Il pubblico le strappa due bis, la cavatina di Rosina, "Una voce poco fa", da Il barbiere di Siviglia e "I want to be a prima donna" dall’opera comica The Enchantress (1911) di Victor Herbert: in Rossini Pretty Yende dà fuoco alle polveri - eccedendo, ad avviso di chi scrive, nel gigionismo vocale - al proprio armamentario di variazioni farcite di acuti e sovracuti, finendo per alterare la cifra stilistica del brano; in "I want to be a primadonnaa trionfare è la sua innata e contagiosa simpatia, adatta all’indole scherzosa e canzonatoria del song di Victor Herbert.
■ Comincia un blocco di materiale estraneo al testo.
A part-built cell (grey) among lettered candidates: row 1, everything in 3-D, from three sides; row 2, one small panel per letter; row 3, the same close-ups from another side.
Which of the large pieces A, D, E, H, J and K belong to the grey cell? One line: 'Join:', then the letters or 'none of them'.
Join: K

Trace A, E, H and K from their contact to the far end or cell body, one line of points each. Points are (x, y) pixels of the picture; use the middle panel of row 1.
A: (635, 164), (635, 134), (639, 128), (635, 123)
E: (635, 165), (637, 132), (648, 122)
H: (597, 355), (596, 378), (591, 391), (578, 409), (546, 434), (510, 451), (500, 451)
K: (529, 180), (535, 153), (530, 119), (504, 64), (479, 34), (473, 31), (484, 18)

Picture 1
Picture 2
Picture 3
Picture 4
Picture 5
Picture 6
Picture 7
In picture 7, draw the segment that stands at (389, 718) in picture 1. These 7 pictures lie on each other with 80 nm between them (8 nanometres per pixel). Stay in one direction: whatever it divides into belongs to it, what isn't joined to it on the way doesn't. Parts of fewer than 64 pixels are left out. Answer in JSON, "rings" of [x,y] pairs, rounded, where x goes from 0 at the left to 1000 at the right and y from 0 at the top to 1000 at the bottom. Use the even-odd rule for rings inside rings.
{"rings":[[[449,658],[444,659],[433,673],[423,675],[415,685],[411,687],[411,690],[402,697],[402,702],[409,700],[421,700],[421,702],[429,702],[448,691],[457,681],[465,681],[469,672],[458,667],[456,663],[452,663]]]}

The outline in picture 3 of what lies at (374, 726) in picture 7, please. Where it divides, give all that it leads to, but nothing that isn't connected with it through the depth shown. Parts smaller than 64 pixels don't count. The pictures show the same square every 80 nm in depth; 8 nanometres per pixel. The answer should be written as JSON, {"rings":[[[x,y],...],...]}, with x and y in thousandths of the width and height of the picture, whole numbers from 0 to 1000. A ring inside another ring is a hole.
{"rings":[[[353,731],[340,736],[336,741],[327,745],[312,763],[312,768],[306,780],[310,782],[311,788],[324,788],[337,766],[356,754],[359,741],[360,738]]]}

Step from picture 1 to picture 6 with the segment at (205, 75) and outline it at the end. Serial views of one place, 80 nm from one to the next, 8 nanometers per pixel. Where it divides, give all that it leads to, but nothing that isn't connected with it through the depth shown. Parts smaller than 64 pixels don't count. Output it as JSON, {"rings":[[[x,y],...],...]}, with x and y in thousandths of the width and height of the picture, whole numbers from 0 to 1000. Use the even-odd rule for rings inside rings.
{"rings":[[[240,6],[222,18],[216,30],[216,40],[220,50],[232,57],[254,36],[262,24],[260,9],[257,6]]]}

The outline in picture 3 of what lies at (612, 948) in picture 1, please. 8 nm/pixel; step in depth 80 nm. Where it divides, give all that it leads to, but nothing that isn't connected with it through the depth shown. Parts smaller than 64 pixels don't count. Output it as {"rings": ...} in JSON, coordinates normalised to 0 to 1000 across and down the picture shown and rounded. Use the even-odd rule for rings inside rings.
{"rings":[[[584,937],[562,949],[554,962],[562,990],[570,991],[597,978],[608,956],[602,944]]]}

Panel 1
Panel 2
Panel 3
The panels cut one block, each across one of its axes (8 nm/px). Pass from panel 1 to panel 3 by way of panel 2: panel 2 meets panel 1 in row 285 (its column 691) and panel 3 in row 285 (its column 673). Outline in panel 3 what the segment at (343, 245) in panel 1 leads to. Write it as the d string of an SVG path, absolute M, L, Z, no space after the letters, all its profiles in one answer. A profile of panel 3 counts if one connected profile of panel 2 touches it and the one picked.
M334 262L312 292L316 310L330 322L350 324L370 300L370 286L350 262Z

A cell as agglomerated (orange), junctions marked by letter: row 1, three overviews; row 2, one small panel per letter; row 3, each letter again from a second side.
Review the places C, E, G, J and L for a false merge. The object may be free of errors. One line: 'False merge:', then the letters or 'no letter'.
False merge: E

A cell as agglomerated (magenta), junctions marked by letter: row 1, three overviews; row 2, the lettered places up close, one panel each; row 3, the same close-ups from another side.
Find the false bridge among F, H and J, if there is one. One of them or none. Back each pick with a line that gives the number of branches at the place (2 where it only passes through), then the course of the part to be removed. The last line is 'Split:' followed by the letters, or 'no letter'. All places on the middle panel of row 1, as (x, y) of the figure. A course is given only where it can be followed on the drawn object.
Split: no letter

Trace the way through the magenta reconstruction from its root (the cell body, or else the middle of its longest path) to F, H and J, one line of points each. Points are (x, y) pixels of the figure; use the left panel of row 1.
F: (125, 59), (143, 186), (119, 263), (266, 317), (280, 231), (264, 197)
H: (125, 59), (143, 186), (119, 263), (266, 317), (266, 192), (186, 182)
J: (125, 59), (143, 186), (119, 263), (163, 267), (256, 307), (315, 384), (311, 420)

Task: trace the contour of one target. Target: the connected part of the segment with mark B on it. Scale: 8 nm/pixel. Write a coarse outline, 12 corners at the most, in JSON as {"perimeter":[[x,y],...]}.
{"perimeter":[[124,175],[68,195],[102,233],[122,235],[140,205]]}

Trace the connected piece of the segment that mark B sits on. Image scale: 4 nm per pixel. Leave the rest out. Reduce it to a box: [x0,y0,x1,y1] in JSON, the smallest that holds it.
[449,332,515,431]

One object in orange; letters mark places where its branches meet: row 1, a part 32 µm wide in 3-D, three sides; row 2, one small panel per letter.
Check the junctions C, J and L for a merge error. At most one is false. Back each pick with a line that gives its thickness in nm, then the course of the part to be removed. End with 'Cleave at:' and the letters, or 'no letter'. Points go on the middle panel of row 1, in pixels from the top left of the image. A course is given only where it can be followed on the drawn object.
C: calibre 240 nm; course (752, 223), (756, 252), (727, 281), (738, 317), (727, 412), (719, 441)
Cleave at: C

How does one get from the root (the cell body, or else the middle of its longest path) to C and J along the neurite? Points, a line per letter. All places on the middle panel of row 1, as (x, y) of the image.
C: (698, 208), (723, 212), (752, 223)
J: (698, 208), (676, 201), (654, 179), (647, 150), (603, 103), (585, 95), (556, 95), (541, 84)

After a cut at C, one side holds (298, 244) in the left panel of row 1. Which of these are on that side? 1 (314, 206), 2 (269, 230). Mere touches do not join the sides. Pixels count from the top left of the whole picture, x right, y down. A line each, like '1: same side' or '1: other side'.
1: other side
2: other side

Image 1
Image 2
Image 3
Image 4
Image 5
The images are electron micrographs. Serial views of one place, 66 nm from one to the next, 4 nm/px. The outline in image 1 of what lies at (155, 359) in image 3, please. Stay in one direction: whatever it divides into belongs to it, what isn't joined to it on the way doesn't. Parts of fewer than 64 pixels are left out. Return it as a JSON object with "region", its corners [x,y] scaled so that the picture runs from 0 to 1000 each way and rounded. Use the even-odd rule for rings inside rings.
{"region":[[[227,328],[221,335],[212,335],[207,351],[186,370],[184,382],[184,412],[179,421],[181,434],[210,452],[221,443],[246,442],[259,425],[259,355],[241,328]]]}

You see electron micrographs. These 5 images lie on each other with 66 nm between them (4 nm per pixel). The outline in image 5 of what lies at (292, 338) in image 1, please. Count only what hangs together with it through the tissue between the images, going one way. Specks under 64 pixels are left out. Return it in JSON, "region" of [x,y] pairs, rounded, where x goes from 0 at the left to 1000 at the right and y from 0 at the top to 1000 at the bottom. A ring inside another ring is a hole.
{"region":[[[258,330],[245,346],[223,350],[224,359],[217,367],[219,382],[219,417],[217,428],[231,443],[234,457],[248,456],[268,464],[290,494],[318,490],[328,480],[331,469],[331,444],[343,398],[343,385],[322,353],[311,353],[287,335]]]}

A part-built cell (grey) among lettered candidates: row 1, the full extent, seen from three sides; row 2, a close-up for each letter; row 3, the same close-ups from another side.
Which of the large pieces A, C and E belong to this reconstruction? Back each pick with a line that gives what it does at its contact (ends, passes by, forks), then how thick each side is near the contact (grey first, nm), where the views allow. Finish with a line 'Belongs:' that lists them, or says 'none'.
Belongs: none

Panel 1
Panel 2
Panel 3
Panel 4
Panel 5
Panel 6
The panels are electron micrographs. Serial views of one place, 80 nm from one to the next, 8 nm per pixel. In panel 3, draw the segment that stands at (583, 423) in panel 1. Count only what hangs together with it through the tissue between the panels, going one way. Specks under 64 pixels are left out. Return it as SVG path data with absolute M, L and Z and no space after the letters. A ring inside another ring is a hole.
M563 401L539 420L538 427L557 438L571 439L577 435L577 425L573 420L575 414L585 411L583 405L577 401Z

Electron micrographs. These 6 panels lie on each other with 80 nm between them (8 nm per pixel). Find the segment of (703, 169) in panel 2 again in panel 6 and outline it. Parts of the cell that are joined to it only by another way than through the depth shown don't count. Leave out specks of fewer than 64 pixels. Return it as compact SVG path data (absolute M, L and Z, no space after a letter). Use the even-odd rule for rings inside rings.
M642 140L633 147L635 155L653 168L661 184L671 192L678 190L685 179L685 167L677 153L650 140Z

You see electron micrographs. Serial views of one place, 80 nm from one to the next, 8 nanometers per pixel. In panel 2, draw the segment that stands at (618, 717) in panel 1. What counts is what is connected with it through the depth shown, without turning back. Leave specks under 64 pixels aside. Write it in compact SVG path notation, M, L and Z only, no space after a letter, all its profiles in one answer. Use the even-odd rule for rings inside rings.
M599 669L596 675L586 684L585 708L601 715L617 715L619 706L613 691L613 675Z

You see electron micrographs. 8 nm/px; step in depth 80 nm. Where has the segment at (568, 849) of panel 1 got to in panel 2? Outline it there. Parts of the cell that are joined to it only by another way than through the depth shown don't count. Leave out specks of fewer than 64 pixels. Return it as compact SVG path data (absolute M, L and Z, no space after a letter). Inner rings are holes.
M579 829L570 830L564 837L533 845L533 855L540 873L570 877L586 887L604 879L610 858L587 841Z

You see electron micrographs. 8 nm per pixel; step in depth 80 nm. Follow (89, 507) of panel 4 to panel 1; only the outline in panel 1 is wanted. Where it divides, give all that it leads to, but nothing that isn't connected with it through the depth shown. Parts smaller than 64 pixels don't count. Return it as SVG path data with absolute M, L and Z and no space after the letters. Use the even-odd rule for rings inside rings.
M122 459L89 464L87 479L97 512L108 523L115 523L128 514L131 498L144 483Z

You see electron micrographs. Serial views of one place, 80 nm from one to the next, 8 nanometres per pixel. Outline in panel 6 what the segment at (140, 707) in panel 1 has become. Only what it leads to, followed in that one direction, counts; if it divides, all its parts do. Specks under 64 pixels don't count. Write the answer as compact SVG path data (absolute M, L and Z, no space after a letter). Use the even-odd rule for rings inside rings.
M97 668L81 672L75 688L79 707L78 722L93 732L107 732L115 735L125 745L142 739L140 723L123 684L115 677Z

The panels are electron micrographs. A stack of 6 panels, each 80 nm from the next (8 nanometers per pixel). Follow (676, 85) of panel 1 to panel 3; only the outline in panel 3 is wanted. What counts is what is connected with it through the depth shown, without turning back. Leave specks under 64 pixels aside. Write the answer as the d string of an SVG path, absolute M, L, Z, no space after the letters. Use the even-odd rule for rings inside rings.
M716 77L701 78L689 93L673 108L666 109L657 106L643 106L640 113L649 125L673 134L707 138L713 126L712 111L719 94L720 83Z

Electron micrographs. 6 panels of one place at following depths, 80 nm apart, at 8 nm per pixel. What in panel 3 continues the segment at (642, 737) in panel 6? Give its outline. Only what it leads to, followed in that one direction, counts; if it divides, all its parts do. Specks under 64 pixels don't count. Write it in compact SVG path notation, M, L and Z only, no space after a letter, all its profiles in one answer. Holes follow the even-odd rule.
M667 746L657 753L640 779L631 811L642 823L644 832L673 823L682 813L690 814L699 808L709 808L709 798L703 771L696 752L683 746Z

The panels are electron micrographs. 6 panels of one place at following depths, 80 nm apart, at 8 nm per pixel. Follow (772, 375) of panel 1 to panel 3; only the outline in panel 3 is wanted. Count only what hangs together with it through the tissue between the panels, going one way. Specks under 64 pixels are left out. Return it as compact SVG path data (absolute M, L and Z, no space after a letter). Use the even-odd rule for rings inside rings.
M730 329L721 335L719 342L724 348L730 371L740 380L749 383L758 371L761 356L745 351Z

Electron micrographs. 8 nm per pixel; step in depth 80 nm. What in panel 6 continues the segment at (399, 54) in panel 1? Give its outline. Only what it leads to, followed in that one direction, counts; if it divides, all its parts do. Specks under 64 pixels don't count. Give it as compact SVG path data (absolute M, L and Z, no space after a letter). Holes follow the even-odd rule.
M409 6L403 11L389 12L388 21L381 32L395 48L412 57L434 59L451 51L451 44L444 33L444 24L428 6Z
Nel porgere un meritato bouquet di fiori, il coordinatore area artistica e casting director Ilias Tzempetonidis si fa promettere da Pretty Yende di tornare molto presto al Teatro San Carlo per un concerto straordinario (data non ancora ufficialmente annunciata) insieme alla collega e amica Nadine Sierra.

Applausi lunghi e scroscianti da parte di un teatro gremito, festante e fresco di restauro: dopo tre mesi di lavori, il pubblico del San Carlo ha ritrovato la sua meravigliosa e insostituibile casa: hic manebimus optime.